2 days ago

Dynamic vs Static Thresholds?


I've been using LM for years and have never really understood Dynamic Thresholds and when to and when to not use them.  How do they work in conjunction with Static thresholds or should you only use one or the other.

Here's the specific issue I'm working on right now.

I have a server that spikes the CPU all the time during the day.  Here's the current graph for this device:

What we want LM to do is "learn" that from 5AM to 5PM (or whatever it is), that the CPU is normally high during this range and to not alert us.  But in between those those times, and on weekends, it's not normal for this to happen.

We have a Dynamic threshold setup, but because the CPU spikes from 0 to 100 very quickly, LM doesn't seem to like this.  If we change the Band numbers to 3 or 4, then it just blankets everything from 1-100 in the band and we'd never get any alerts on anything.

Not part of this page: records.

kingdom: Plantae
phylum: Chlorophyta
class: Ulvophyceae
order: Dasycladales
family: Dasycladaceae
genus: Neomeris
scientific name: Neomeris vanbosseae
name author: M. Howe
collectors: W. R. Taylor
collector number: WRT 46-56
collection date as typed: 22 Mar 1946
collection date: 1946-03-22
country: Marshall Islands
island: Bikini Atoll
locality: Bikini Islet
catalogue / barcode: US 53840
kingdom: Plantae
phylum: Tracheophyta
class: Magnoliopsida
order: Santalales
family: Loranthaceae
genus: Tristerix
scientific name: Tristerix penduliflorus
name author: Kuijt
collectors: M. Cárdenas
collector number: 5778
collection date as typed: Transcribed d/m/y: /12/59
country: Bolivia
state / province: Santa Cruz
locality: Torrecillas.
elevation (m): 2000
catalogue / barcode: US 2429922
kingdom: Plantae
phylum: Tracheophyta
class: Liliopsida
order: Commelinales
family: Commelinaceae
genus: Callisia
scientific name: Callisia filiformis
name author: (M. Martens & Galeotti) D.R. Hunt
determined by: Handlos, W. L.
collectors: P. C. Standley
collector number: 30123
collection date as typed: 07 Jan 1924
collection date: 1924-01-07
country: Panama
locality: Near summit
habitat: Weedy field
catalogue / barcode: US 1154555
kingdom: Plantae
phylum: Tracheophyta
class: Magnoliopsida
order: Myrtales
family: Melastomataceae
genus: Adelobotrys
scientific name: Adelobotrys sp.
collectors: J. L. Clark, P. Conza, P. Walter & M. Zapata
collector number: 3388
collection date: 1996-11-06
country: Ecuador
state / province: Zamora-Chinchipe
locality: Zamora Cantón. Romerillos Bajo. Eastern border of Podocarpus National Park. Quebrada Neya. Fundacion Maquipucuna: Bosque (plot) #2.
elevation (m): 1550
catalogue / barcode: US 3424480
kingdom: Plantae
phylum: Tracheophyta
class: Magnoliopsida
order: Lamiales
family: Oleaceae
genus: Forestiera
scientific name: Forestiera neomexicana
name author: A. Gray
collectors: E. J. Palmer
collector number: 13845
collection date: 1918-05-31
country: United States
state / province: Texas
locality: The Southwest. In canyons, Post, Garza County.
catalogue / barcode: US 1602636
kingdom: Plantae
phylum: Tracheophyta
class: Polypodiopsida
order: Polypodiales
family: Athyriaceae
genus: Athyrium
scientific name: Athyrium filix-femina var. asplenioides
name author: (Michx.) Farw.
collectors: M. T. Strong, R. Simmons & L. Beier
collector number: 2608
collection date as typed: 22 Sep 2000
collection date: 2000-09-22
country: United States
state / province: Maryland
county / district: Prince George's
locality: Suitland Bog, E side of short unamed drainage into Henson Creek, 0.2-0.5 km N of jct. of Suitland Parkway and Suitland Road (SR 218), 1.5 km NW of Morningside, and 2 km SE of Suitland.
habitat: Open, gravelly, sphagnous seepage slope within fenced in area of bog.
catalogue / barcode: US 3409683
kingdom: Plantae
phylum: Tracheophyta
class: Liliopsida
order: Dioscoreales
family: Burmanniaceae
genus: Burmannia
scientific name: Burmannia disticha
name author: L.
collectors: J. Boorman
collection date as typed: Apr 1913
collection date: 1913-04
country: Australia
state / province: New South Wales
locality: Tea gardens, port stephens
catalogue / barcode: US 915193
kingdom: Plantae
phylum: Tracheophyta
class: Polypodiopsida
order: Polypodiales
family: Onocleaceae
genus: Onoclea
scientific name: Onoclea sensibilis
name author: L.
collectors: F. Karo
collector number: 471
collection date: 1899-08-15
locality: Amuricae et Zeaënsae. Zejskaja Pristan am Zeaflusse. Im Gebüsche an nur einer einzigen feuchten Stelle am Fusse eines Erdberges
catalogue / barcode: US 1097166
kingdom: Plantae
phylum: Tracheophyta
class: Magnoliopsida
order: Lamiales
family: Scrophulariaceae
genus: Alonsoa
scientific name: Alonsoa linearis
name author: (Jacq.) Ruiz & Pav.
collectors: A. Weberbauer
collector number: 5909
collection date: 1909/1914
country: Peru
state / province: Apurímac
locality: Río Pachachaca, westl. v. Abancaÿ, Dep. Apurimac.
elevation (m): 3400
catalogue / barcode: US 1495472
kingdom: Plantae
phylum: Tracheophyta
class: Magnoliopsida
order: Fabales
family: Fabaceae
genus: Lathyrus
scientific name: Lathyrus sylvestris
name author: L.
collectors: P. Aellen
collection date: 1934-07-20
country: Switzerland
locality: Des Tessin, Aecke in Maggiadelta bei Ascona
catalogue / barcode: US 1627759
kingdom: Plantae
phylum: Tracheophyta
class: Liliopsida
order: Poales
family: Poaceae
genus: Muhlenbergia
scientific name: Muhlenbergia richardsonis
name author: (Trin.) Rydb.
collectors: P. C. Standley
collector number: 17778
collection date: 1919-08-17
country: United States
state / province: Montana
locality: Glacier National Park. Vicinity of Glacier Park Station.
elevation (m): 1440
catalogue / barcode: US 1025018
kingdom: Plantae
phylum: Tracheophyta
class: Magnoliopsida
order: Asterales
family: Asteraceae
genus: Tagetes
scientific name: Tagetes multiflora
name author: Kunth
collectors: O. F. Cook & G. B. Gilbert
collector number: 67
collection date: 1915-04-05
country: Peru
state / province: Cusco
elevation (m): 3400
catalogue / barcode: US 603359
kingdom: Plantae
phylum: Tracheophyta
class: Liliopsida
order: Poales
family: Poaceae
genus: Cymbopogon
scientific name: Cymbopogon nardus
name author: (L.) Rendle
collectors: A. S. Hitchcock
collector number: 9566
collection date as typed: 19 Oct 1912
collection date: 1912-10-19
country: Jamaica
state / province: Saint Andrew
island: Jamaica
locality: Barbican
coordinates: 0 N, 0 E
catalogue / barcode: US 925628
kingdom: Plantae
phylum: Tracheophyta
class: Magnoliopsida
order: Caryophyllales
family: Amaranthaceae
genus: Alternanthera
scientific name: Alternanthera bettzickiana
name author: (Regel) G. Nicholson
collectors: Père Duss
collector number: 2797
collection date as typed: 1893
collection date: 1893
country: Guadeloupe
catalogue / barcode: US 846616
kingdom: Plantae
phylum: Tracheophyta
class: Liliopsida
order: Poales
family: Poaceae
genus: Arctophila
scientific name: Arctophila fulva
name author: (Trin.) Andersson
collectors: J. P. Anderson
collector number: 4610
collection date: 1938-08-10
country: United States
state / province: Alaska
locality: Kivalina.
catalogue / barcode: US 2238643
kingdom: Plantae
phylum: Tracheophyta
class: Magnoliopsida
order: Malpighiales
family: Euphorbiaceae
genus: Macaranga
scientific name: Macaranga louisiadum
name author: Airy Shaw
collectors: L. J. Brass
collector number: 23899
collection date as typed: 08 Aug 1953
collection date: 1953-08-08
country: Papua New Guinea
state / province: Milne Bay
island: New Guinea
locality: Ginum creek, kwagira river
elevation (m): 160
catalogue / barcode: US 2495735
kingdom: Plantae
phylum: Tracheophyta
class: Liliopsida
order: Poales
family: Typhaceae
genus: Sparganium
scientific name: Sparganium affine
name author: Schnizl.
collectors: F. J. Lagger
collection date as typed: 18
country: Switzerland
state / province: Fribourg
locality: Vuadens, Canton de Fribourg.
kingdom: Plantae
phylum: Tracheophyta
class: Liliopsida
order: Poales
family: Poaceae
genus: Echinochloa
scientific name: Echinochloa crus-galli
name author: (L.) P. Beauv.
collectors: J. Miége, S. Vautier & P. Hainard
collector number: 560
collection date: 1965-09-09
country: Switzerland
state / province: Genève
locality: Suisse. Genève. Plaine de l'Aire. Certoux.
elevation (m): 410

As you can see here, The band doesn't start to "grow" until after the CPU spikes for the first time, then it goes up and continues to go up after the CPU has come back down.  Then the next time it spikes, the band grows again.  As you can see by the Purple arror, the band was coming down, but then the CPU spiked again, but the band didn't grow in time so we got an alert.

Maybe this example is not a good place to try to use Dynamic thresholds.  Would we be better off to just set a Static threshold to alert with the normal numbers, but limit it from 17:00 - 5:00 so it only alerts overnight?